++++ PAGE

Dark yet life-affirming, endlessly inventive and heart-breakingly human - the next novel in the 'Seasonal' cycle, following the Man Booker-shortlisted Autumn

Winter? Bleak. Earth as iron, water as stone, so the old song goes. But winter makes things visible. And Christmas is a time for family reunions, unexpected guests and evergreen truths.

It's December in Cornwall and Art's mother is seeing things. Art has problems too. His girlfriend has left so he's paying Lux, a young immigrant he found on the street, to impersonate her - but Lux has no intention of sticking to the script. And Iris, Art's prodigal aunt, septuagenarian CND-er and black sheep of the family, is about to arrive with a car full of food and a throat full of protest songs. Four people, strangers and family, in a fifteen-bedroom house for Christmas - will there be enough room for everyone?

Winter casts a merry eye over a bleak post-truth era with a story rooted in history, art, love and memory, protest and survival.

++++++++
++++ PROVIDED MATERIAL

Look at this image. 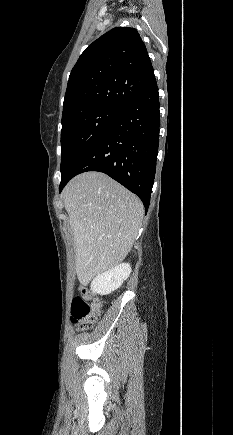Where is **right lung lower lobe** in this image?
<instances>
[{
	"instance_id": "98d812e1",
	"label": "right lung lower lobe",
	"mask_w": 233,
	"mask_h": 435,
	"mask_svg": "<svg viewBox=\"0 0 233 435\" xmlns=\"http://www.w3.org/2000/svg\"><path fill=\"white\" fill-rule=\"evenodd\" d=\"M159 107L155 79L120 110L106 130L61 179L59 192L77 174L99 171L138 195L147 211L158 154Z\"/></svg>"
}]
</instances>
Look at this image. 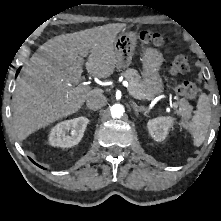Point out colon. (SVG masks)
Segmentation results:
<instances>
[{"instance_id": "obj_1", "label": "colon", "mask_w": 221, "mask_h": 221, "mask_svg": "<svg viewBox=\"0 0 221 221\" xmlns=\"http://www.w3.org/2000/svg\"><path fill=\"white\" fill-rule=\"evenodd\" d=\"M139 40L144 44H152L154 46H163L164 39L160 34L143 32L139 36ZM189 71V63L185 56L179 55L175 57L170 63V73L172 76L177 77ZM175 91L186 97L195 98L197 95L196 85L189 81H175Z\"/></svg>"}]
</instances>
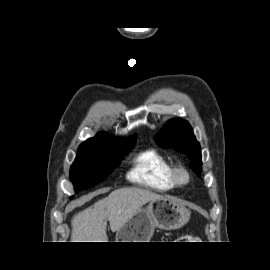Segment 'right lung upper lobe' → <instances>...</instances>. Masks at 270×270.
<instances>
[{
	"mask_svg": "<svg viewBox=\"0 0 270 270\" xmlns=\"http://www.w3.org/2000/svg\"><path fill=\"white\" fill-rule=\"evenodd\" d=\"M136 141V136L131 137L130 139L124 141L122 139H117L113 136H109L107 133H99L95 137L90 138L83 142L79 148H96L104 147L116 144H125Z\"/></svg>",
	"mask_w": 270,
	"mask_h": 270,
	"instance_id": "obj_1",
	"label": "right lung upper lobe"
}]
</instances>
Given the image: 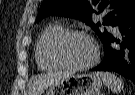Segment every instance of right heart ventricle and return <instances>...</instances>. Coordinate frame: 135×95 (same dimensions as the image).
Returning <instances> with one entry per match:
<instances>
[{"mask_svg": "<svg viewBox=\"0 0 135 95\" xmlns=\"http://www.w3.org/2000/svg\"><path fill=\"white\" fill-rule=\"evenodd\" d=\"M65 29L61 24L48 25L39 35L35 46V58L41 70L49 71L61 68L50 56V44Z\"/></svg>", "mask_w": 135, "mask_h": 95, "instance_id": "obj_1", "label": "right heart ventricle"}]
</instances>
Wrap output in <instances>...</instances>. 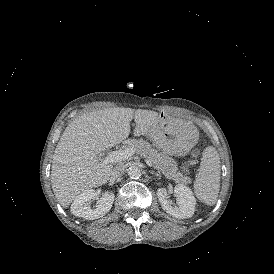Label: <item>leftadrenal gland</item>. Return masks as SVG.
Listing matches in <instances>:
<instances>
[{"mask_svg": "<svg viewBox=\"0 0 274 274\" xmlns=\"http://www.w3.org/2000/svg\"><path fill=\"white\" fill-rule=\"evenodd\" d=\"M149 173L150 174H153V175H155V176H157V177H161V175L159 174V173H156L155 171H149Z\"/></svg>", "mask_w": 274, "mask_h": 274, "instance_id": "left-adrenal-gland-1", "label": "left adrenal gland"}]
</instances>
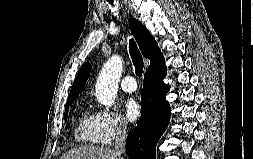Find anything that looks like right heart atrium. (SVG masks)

++++++++
++++ PROVIDED MATERIAL

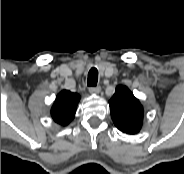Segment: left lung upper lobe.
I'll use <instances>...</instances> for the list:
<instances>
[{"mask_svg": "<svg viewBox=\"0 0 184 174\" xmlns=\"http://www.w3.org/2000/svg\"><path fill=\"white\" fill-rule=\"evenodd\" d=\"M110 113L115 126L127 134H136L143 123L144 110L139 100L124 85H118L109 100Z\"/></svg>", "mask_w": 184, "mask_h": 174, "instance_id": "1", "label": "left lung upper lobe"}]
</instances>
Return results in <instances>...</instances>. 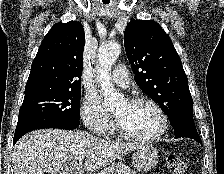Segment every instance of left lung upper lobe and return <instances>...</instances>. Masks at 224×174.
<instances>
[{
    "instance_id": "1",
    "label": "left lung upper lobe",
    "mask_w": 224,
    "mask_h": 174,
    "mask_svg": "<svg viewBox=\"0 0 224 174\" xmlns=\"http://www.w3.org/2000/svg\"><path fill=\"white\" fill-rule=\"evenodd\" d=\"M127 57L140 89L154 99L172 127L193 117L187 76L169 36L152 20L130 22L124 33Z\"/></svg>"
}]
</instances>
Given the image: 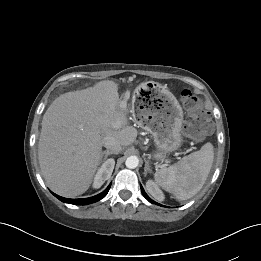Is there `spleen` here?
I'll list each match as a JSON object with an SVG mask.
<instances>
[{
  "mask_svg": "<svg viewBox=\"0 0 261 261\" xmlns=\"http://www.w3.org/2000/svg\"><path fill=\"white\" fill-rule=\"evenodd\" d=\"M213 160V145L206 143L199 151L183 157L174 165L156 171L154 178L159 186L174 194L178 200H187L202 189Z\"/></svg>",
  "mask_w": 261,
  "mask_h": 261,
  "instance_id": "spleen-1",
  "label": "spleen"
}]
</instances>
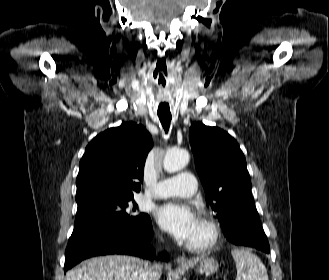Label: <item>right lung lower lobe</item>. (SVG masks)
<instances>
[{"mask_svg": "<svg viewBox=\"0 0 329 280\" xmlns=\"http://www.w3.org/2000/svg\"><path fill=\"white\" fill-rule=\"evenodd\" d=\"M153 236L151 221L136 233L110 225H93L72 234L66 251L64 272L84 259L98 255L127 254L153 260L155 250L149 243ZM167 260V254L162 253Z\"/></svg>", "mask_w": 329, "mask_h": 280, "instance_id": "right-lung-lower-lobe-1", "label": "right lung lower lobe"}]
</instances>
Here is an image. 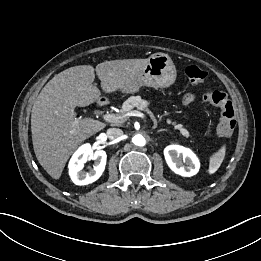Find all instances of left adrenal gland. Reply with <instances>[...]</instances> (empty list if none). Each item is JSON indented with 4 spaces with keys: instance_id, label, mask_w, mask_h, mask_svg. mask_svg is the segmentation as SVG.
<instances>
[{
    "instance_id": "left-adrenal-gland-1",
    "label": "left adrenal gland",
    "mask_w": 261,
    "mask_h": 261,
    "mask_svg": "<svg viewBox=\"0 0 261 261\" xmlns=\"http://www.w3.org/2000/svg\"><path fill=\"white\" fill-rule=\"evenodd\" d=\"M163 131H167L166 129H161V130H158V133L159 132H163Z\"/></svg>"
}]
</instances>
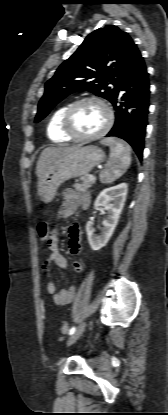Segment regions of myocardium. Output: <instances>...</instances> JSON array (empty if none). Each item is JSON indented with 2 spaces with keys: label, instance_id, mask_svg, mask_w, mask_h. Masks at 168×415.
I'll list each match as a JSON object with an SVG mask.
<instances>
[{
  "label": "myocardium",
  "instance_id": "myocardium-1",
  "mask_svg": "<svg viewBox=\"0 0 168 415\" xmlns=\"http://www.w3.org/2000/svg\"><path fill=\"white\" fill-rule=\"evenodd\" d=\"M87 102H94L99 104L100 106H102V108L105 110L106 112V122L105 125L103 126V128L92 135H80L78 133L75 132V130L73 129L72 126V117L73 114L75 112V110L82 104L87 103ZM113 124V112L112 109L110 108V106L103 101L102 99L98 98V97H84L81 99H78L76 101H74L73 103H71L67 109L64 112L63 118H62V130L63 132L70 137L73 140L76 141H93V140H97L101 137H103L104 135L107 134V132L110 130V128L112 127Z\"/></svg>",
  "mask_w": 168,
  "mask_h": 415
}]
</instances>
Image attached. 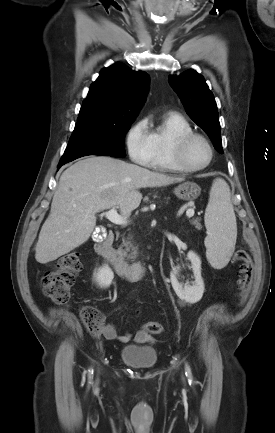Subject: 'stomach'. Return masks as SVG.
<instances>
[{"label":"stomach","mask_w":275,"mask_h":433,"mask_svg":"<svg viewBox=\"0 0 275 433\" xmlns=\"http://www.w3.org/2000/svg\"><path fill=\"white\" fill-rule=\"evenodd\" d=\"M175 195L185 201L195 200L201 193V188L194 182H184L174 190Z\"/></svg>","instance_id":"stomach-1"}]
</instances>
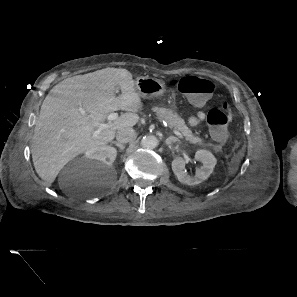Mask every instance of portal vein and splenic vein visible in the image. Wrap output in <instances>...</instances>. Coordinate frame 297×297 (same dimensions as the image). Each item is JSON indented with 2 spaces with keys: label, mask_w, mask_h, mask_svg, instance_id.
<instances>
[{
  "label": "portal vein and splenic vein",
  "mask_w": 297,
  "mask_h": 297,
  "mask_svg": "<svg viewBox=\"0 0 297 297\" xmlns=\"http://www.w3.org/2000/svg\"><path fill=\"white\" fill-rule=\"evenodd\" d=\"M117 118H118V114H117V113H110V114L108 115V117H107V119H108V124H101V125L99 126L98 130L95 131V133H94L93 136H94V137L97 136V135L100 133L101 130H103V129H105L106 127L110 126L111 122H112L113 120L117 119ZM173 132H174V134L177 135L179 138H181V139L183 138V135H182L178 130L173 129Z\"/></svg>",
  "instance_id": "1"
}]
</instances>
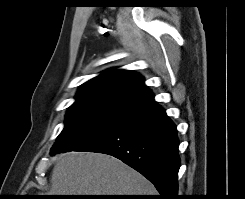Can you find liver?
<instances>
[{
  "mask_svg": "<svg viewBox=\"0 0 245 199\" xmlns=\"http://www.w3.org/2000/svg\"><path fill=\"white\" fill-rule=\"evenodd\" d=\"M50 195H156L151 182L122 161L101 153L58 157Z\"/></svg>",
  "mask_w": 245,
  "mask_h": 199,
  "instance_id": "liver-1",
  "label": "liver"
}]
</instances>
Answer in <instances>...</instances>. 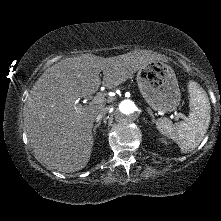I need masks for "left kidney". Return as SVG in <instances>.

++++++++
++++ PROVIDED MATERIAL

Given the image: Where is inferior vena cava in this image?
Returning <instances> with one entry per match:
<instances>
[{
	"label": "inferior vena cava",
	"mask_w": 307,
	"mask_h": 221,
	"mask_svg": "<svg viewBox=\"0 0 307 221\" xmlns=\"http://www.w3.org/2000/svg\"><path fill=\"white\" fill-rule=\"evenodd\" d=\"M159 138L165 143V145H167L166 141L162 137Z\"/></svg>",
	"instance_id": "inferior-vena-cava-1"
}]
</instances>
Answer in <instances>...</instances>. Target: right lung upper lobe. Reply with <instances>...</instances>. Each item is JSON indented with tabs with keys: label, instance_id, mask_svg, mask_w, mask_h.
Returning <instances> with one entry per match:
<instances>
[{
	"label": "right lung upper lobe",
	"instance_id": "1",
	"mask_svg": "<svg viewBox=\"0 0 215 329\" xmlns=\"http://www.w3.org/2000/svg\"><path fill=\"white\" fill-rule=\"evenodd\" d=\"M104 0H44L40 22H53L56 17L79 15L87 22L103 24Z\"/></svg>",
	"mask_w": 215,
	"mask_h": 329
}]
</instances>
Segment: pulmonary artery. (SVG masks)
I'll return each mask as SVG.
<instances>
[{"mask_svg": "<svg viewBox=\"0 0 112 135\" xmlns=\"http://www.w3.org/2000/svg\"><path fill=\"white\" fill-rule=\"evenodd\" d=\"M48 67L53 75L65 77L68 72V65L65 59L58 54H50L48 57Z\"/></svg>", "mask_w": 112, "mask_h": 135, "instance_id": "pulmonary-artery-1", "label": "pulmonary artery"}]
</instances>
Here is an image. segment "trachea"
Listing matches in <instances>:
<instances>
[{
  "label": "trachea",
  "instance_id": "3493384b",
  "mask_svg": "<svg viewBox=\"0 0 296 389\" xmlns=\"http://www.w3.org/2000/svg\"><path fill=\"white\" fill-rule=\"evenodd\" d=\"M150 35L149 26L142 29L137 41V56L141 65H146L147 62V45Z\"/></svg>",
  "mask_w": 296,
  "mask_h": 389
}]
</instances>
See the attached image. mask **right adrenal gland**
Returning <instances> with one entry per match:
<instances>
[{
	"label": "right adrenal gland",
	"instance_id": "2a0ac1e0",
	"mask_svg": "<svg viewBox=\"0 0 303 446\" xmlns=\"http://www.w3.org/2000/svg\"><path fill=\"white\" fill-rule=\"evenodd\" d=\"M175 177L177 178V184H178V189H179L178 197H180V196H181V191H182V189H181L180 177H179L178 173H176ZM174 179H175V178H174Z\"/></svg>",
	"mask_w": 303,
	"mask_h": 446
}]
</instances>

++++++++

**SHORT PROBLEM**
Copy out the Winter book blurb above from "Dark yet life-affirming, endlessly" up to and including "and evergreen truths.", switching "iron" to "steel".

**SOLUTION FOR THIS EXERCISE**
Dark yet life-affirming, endlessly inventive and heart-breakingly human - the next novel in the 'Seasonal' cycle, following the Man Booker-shortlisted Autumn

Winter? Bleak. Earth as steel, water as stone, so the old song goes. But winter makes things visible. And Christmas is a time for family reunions, unexpected guests and evergreen truths.